Abstract

It’s summertime, and the livin’ ain’t easy. It’s particularly hard for people who are on low incomes. It’s hard for people seeking elective care and appointments in primary care. It’s hard for young people starting out on their working lives. It’s hard for people of all income brackets feeling the pinch of a rise in cost of living and interest rates. If living was ever meant to be easy, two papers highlight the persistent impact of inequalities on everything from long COVID to artificial intelligence.1,2
Leaders and gurus promise a better world, one of health and prosperity, yet they rarely promise one of equity. The reason perhaps is that for those in power, equity is a path to erosion of that power – and only a rare person gives up power readily. The people who understandably make the strongest stand and demand for equity and fairness are the people who are disadvantaged and marginalised.
The roll call of people demanding equity and fairness is growing – and it would be wrong to suggest otherwise. Equity and fairness have their advocates in every sphere.
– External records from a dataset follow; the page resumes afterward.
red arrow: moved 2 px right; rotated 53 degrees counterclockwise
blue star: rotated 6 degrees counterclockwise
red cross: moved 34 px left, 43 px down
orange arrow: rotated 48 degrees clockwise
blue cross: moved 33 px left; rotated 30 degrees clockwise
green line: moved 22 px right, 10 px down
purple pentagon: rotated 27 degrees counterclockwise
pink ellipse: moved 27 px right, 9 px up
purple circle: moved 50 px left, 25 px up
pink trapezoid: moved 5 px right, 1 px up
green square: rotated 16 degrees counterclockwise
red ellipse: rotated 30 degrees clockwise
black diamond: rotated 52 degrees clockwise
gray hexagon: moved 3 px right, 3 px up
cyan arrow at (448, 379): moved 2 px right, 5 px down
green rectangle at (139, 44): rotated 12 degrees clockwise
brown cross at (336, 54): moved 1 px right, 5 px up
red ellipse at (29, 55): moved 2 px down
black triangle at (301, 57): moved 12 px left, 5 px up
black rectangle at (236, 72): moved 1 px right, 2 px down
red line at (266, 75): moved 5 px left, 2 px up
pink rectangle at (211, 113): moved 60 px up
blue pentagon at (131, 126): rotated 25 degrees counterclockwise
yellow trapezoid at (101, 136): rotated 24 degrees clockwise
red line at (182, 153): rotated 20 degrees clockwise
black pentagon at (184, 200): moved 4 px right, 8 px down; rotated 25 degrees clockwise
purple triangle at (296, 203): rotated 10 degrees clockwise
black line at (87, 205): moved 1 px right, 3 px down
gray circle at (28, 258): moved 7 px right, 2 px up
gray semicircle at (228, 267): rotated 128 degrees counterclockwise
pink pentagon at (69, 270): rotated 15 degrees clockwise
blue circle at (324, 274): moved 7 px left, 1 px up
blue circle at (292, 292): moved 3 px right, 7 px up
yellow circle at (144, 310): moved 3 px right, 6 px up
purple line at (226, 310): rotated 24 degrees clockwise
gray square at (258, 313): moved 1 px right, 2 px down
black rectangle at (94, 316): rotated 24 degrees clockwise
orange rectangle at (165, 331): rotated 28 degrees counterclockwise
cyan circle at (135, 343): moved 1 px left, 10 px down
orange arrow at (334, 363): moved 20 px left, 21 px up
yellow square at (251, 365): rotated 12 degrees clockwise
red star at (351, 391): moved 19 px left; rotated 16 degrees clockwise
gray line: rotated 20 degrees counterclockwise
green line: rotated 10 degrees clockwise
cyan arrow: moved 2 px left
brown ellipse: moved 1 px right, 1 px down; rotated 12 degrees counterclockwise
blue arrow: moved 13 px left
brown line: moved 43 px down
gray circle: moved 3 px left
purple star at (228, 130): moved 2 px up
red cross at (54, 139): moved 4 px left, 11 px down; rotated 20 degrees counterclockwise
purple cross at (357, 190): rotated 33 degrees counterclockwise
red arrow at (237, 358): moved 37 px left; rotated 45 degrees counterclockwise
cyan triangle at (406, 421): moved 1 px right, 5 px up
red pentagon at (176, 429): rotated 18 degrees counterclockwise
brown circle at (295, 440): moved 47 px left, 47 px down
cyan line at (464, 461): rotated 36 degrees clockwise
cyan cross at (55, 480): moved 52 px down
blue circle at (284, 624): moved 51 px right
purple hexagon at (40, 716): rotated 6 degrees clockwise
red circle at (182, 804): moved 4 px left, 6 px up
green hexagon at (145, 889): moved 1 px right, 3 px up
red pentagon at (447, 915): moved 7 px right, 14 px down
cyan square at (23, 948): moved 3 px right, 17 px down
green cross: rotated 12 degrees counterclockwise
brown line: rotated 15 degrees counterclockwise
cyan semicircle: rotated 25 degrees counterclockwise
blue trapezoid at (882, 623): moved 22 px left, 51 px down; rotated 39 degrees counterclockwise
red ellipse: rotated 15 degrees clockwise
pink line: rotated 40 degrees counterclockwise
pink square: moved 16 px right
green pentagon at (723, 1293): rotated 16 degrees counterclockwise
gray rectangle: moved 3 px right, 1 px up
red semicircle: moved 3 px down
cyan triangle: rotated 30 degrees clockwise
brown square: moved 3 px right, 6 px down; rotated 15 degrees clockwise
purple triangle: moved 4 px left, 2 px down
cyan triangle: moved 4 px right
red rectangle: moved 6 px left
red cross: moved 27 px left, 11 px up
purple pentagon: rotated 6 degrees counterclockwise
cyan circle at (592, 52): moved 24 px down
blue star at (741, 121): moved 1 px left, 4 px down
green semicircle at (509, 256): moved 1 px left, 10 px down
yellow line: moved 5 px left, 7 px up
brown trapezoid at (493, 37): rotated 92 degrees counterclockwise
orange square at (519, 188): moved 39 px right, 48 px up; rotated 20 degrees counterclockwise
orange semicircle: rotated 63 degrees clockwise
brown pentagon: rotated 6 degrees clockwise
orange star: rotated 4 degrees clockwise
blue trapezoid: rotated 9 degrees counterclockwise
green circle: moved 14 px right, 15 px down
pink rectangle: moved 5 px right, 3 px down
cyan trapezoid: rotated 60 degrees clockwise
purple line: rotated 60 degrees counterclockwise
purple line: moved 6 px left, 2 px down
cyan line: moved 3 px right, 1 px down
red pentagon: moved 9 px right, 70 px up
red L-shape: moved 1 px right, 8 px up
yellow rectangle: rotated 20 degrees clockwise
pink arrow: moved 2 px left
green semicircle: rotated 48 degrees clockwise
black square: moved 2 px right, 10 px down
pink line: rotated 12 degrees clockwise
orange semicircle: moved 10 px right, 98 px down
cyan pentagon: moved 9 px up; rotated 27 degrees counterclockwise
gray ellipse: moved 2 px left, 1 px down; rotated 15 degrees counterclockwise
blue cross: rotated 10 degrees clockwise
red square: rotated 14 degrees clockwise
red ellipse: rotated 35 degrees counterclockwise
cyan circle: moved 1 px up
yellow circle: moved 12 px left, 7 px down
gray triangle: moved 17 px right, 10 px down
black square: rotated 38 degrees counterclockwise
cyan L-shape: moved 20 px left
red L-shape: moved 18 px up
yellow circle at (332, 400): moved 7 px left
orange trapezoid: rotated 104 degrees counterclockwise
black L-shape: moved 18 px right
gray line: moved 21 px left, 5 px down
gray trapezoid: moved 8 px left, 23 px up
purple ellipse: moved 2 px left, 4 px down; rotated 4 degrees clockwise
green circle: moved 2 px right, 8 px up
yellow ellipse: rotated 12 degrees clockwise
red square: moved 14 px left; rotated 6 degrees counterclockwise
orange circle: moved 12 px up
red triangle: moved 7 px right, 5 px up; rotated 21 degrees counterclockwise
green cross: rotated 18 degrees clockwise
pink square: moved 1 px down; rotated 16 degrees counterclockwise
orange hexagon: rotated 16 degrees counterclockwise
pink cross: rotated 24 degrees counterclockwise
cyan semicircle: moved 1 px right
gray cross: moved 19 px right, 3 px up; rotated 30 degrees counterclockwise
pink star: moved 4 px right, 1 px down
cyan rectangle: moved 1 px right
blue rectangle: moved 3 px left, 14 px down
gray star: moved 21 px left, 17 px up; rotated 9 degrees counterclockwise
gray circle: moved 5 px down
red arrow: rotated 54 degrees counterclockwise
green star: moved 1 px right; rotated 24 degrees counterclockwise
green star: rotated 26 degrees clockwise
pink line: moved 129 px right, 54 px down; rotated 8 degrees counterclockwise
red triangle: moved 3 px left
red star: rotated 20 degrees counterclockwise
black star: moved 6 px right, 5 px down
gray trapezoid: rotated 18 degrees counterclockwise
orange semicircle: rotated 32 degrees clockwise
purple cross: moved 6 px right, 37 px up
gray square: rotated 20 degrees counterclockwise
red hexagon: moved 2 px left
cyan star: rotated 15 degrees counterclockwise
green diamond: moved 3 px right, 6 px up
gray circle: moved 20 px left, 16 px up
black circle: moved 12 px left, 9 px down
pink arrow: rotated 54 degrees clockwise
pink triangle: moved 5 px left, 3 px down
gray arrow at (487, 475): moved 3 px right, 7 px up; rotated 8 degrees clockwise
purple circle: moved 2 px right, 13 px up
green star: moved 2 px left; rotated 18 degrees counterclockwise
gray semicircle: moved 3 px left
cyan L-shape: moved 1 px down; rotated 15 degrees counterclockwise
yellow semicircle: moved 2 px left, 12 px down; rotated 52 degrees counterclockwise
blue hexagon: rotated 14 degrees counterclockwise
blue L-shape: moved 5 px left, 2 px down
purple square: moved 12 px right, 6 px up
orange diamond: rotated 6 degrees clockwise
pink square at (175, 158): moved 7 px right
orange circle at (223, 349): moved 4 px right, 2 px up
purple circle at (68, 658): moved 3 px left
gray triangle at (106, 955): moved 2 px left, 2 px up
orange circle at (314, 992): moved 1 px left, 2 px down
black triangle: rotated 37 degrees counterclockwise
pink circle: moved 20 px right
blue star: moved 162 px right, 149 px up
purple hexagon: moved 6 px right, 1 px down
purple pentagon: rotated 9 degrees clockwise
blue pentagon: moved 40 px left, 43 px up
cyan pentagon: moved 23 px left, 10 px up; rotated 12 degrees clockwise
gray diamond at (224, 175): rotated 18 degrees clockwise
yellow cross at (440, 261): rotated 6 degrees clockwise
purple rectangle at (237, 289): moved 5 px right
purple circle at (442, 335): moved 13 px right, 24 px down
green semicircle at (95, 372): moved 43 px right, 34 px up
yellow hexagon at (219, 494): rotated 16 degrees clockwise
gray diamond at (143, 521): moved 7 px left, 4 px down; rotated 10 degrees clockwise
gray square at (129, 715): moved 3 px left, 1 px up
Take medical research, for example, many of the developments in trial and study design, including “double blind” methodology, 3 are to eliminate bias and ensure fairness in the evaluation of interventions. Good people still argue for equity and fairness from a position of power and privilege, virtues that should be integral to the practice of the healing arts.
Yet the reality is that however many people are arguing for a more equitable world, it isn’t enough. Inequalities are widening in the UK and around the world. The impact on the health and wellbeing of people of the poorest and least advantaged backgrounds is disproportionately affected. These aren’t opinions, these are facts, and they should matter to health professionals everywhere.
If our primary objective is to improve the health and wellbeing of the populations that we serve, then arguing for a more equitable world should be central to our work – a position that becomes complicated when we realise that the drivers of inequalities are largely outside the health sector and stray into territories that are overtly political.
The question then is what comes first your political allegiance or your sworn duty as a health professional. My answer is to choose health and wellbeing, and that choice should not be precluded by political allegiance. When we choose health and wellbeing, we also choose equity – and the hope that, one day, livin’ is easy.